The Endocannabinoid System, Cannabis and the Future
It’s important to recognize that study of this ancient system within all of us has only just begun. For example, many researchers suspect the existence of a third cannabinoid receptor yet to be discovered. We do know that the cannabis plant employs its cannabinoids to maintain its own health and immune system. That’s right – just as cannabinoids help prevent disease in humans, they perform that function in the cannabis plant as well. This is because cannabinoids have antioxidant properties that neutralize free radicals that ultraviolet radiation generate. Free radicals are responsible for aging-related illnesses in humans, including cancer.
Dr. Robert Melamede, former chair of biology at CU Colorado Springs, suggests that cannabinoids can even affect politics. The endocannabinoid system is largely responsible for controlling the process of neurogenesis: the regeneration of nerve cells. Neurogenesis is
involved with neuronal plasticity and learning. In a paper published by NECSI Dr. Melamede says, “It is hypothesized that people with an endocannabinoid deficiency in critical areas of the brain will tend to look backwards in time because that view minimizes the need for re-learning. Conversely, a robust endocannabinoid system equips an individual to adjust to the future by controlling the reformulation of old memories and patterns of behavior as new learning dictates.”

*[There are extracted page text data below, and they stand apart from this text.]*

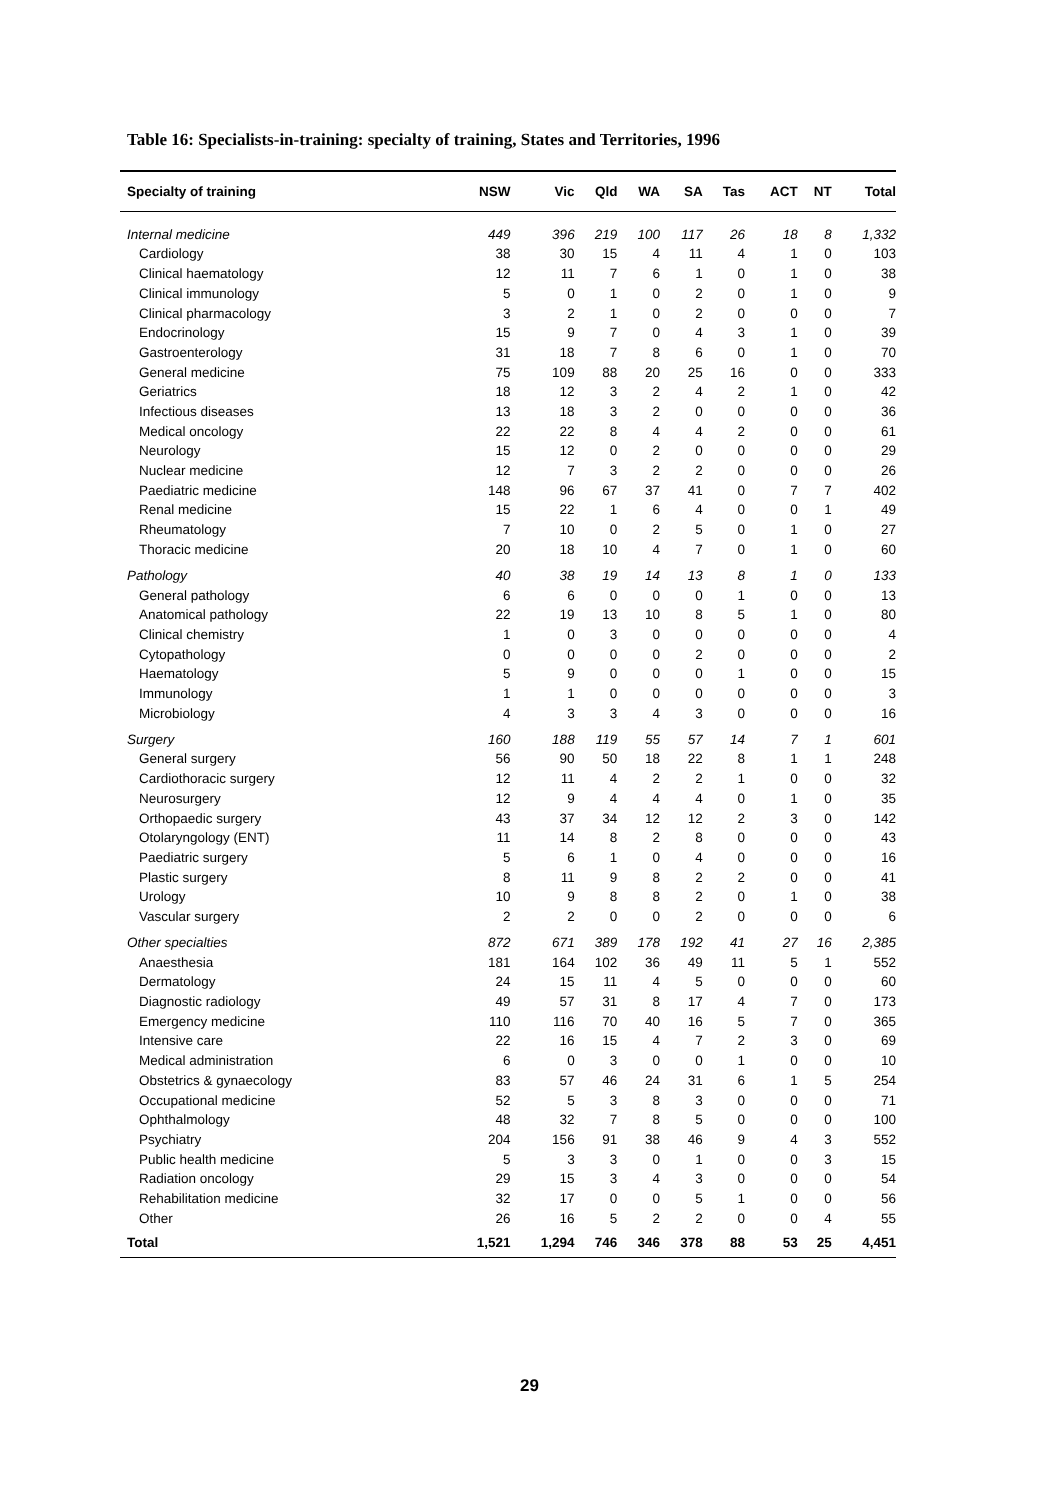Table 16: Specialists-in-training: specialty of training, States and Territories, 1996
| Specialty of training | NSW | Vic | Qld | WA | SA | Tas | ACT | NT | Total |
| --- | --- | --- | --- | --- | --- | --- | --- | --- | --- |
| Internal medicine | 449 | 396 | 219 | 100 | 117 | 26 | 18 | 8 | 1,332 |
| Cardiology | 38 | 30 | 15 | 4 | 11 | 4 | 1 | 0 | 103 |
| Clinical haematology | 12 | 11 | 7 | 6 | 1 | 0 | 1 | 0 | 38 |
| Clinical immunology | 5 | 0 | 1 | 0 | 2 | 0 | 1 | 0 | 9 |
| Clinical pharmacology | 3 | 2 | 1 | 0 | 2 | 0 | 0 | 0 | 7 |
| Endocrinology | 15 | 9 | 7 | 0 | 4 | 3 | 1 | 0 | 39 |
| Gastroenterology | 31 | 18 | 7 | 8 | 6 | 0 | 1 | 0 | 70 |
| General medicine | 75 | 109 | 88 | 20 | 25 | 16 | 0 | 0 | 333 |
| Geriatrics | 18 | 12 | 3 | 2 | 4 | 2 | 1 | 0 | 42 |
| Infectious diseases | 13 | 18 | 3 | 2 | 0 | 0 | 0 | 0 | 36 |
| Medical oncology | 22 | 22 | 8 | 4 | 4 | 2 | 0 | 0 | 61 |
| Neurology | 15 | 12 | 0 | 2 | 0 | 0 | 0 | 0 | 29 |
| Nuclear medicine | 12 | 7 | 3 | 2 | 2 | 0 | 0 | 0 | 26 |
| Paediatric medicine | 148 | 96 | 67 | 37 | 41 | 0 | 7 | 7 | 402 |
| Renal medicine | 15 | 22 | 1 | 6 | 4 | 0 | 0 | 1 | 49 |
| Rheumatology | 7 | 10 | 0 | 2 | 5 | 0 | 1 | 0 | 27 |
| Thoracic medicine | 20 | 18 | 10 | 4 | 7 | 0 | 1 | 0 | 60 |
| Pathology | 40 | 38 | 19 | 14 | 13 | 8 | 1 | 0 | 133 |
| General pathology | 6 | 6 | 0 | 0 | 0 | 1 | 0 | 0 | 13 |
| Anatomical pathology | 22 | 19 | 13 | 10 | 8 | 5 | 1 | 0 | 80 |
| Clinical chemistry | 1 | 0 | 3 | 0 | 0 | 0 | 0 | 0 | 4 |
| Cytopathology | 0 | 0 | 0 | 0 | 2 | 0 | 0 | 0 | 2 |
| Haematology | 5 | 9 | 0 | 0 | 0 | 1 | 0 | 0 | 15 |
| Immunology | 1 | 1 | 0 | 0 | 0 | 0 | 0 | 0 | 3 |
| Microbiology | 4 | 3 | 3 | 4 | 3 | 0 | 0 | 0 | 16 |
| Surgery | 160 | 188 | 119 | 55 | 57 | 14 | 7 | 1 | 601 |
| General surgery | 56 | 90 | 50 | 18 | 22 | 8 | 1 | 1 | 248 |
| Cardiothoracic surgery | 12 | 11 | 4 | 2 | 2 | 1 | 0 | 0 | 32 |
| Neurosurgery | 12 | 9 | 4 | 4 | 4 | 0 | 1 | 0 | 35 |
| Orthopaedic surgery | 43 | 37 | 34 | 12 | 12 | 2 | 3 | 0 | 142 |
| Otolaryngology (ENT) | 11 | 14 | 8 | 2 | 8 | 0 | 0 | 0 | 43 |
| Paediatric surgery | 5 | 6 | 1 | 0 | 4 | 0 | 0 | 0 | 16 |
| Plastic surgery | 8 | 11 | 9 | 8 | 2 | 2 | 0 | 0 | 41 |
| Urology | 10 | 9 | 8 | 8 | 2 | 0 | 1 | 0 | 38 |
| Vascular surgery | 2 | 2 | 0 | 0 | 2 | 0 | 0 | 0 | 6 |
| Other specialties | 872 | 671 | 389 | 178 | 192 | 41 | 27 | 16 | 2,385 |
| Anaesthesia | 181 | 164 | 102 | 36 | 49 | 11 | 5 | 1 | 552 |
| Dermatology | 24 | 15 | 11 | 4 | 5 | 0 | 0 | 0 | 60 |
| Diagnostic radiology | 49 | 57 | 31 | 8 | 17 | 4 | 7 | 0 | 173 |
| Emergency medicine | 110 | 116 | 70 | 40 | 16 | 5 | 7 | 0 | 365 |
| Intensive care | 22 | 16 | 15 | 4 | 7 | 2 | 3 | 0 | 69 |
| Medical administration | 6 | 0 | 3 | 0 | 0 | 1 | 0 | 0 | 10 |
| Obstetrics & gynaecology | 83 | 57 | 46 | 24 | 31 | 6 | 1 | 5 | 254 |
| Occupational medicine | 52 | 5 | 3 | 8 | 3 | 0 | 0 | 0 | 71 |
| Ophthalmology | 48 | 32 | 7 | 8 | 5 | 0 | 0 | 0 | 100 |
| Psychiatry | 204 | 156 | 91 | 38 | 46 | 9 | 4 | 3 | 552 |
| Public health medicine | 5 | 3 | 3 | 0 | 1 | 0 | 0 | 3 | 15 |
| Radiation oncology | 29 | 15 | 3 | 4 | 3 | 0 | 0 | 0 | 54 |
| Rehabilitation medicine | 32 | 17 | 0 | 0 | 5 | 1 | 0 | 0 | 56 |
| Other | 26 | 16 | 5 | 2 | 2 | 0 | 0 | 4 | 55 |
| Total | 1,521 | 1,294 | 746 | 346 | 378 | 88 | 53 | 25 | 4,451 |
29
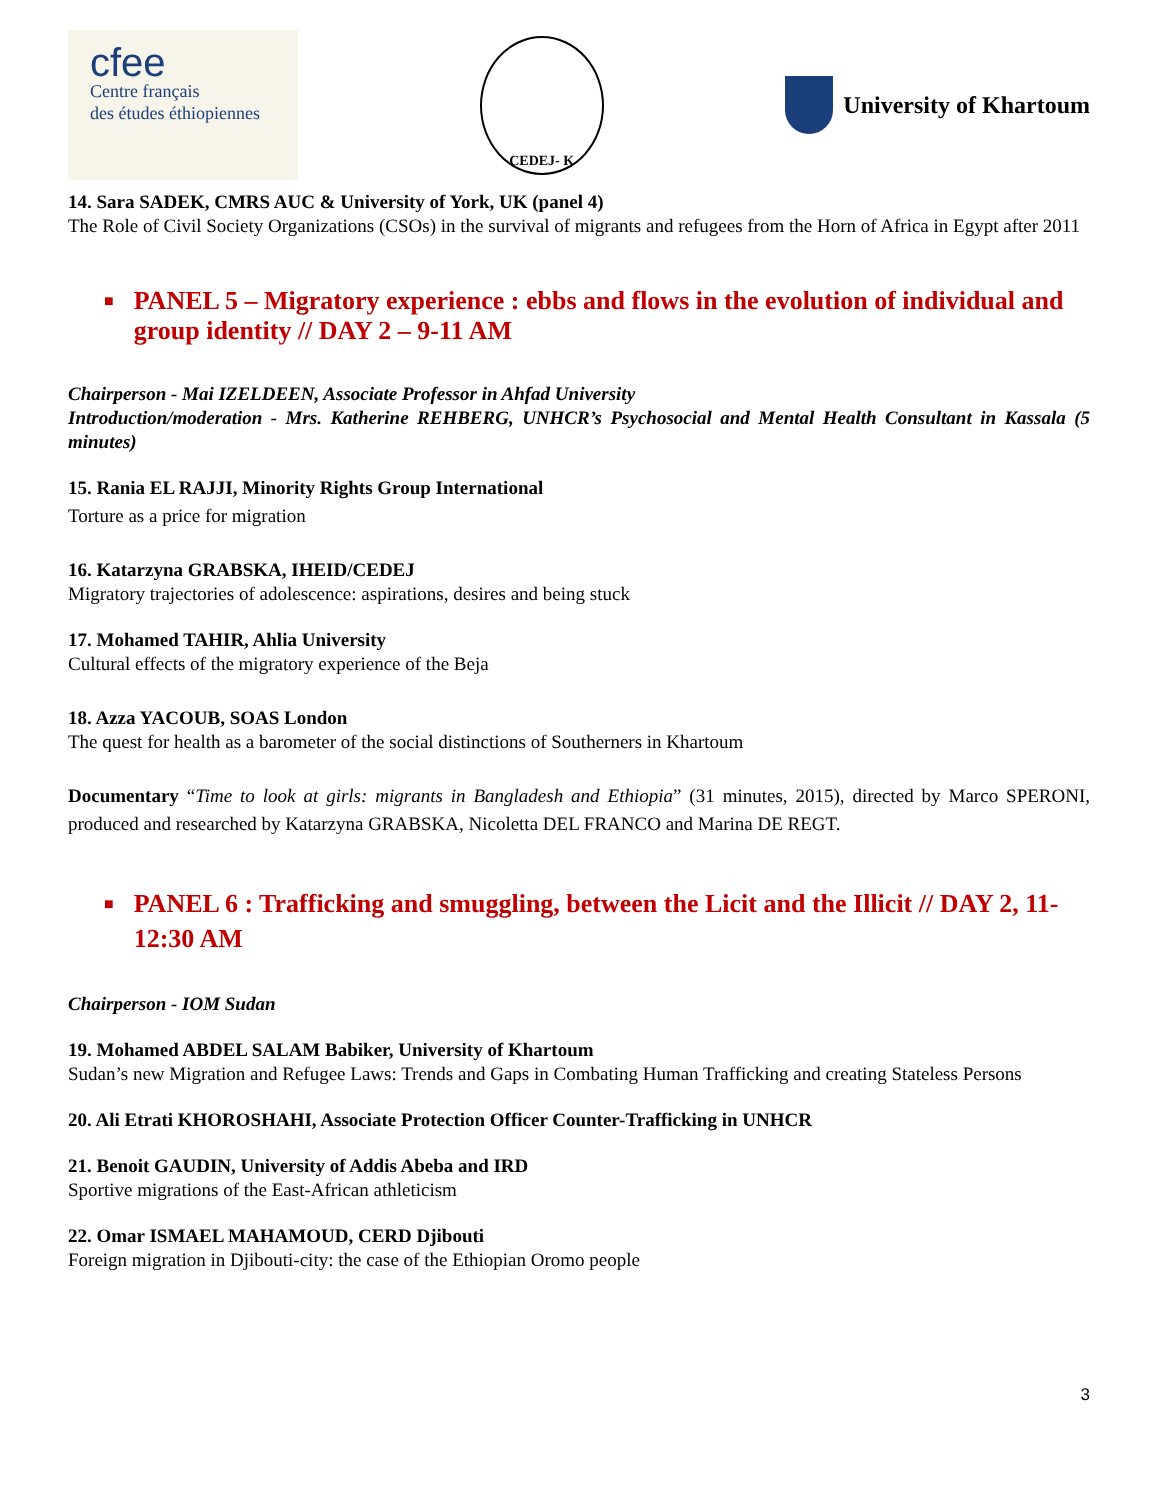cfee
Centre français
des études éthiopiennes
CEDEJ- K
University of Khartoum
14. Sara SADEK, CMRS AUC & University of York, UK (panel 4)
The Role of Civil Society Organizations (CSOs) in the survival of migrants and refugees from the Horn of Africa in Egypt after 2011
■ PANEL 5 – Migratory experience : ebbs and flows in the evolution of individual and group identity // DAY 2 – 9-11 AM
Chairperson - Mai IZELDEEN, Associate Professor in Ahfad University
Introduction/moderation - Mrs. Katherine REHBERG, UNHCR’s Psychosocial and Mental Health Consultant in Kassala (5 minutes)
15. Rania EL RAJJI, Minority Rights Group International
Torture as a price for migration
16. Katarzyna GRABSKA, IHEID/CEDEJ
Migratory trajectories of adolescence: aspirations, desires and being stuck
17. Mohamed TAHIR, Ahlia University
Cultural effects of the migratory experience of the Beja
18. Azza YACOUB, SOAS London
The quest for health as a barometer of the social distinctions of Southerners in Khartoum
Documentary “Time to look at girls: migrants in Bangladesh and Ethiopia” (31 minutes, 2015), directed by Marco SPERONI, produced and researched by Katarzyna GRABSKA, Nicoletta DEL FRANCO and Marina DE REGT.
■ PANEL 6 : Trafficking and smuggling, between the Licit and the Illicit // DAY 2, 11-12:30 AM
Chairperson - IOM Sudan
19. Mohamed ABDEL SALAM Babiker, University of Khartoum
Sudan’s new Migration and Refugee Laws: Trends and Gaps in Combating Human Trafficking and creating Stateless Persons
20. Ali Etrati KHOROSHAHI, Associate Protection Officer Counter-Trafficking in UNHCR
21. Benoit GAUDIN, University of Addis Abeba and IRD
Sportive migrations of the East-African athleticism
22. Omar ISMAEL MAHAMOUD, CERD Djibouti
Foreign migration in Djibouti-city: the case of the Ethiopian Oromo people
3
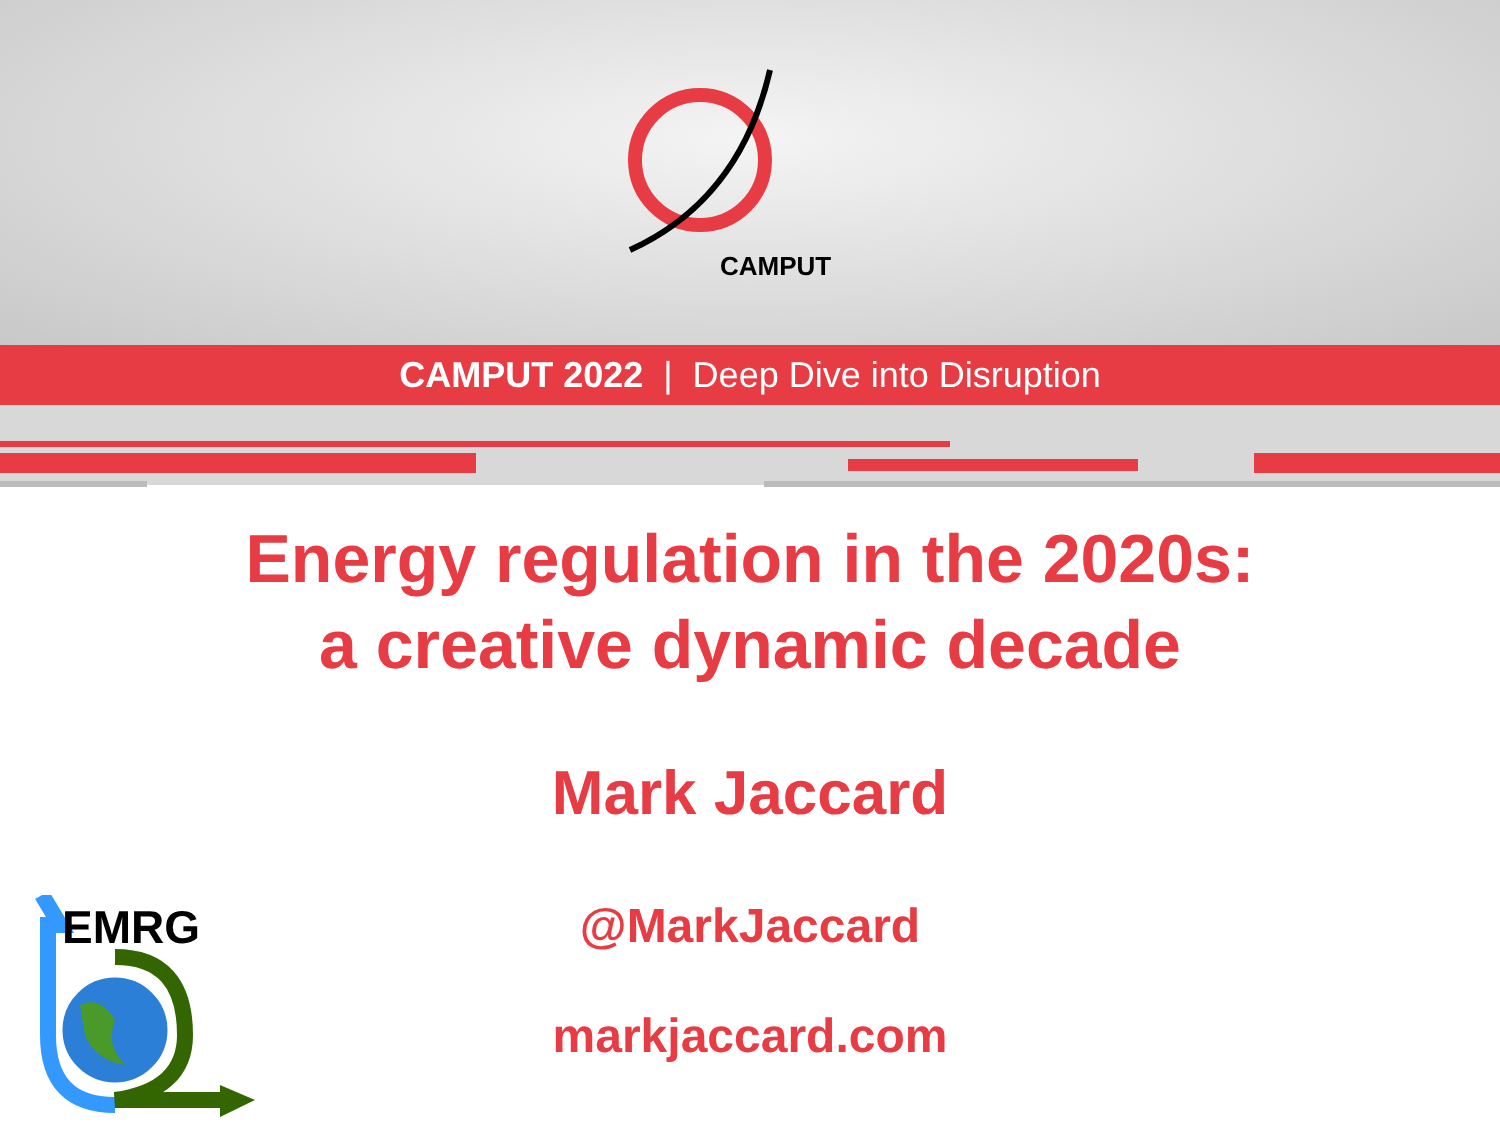CAMPUT
CAMPUT 2022 | Deep Dive into Disruption
Energy regulation in the 2020s:
a creative dynamic decade
Mark Jaccard
@MarkJaccard
markjaccard.com
EMRG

Of course, any given population will have a spectrum of endocannabinoid activity. There are many implications of this. “Individuals with a relative endocannabinoid deficiency in critical areas of the brain will have a greater tendency to agree with one and other because they have a greater probability of looking into the past and trying to preserve the status quo. In contrast, individuals endowed with an above average endocannabinoid system can better adjust to the novelty of a developing situation. The greater tendency for conservative consensus will tend to give the cannabinoid deficient population greater political power,” says Dr. Melamede.
This has weighty implications. If true, the same people with endocannabinoid deficiencies are the same people who are passing anti-cannabis legislation. As Dr. Melamede says, “The biological activity of cannabinoids goes against their genetics.” Could this partially explain why the FDA claims that marijuana has no medical benefits, despite mounting clinical and anecdotal evidence? Could it be “evolution in action?”
One thing is certain: we can expect extensive study of cannabinoids and the endocannabinoid in the near future.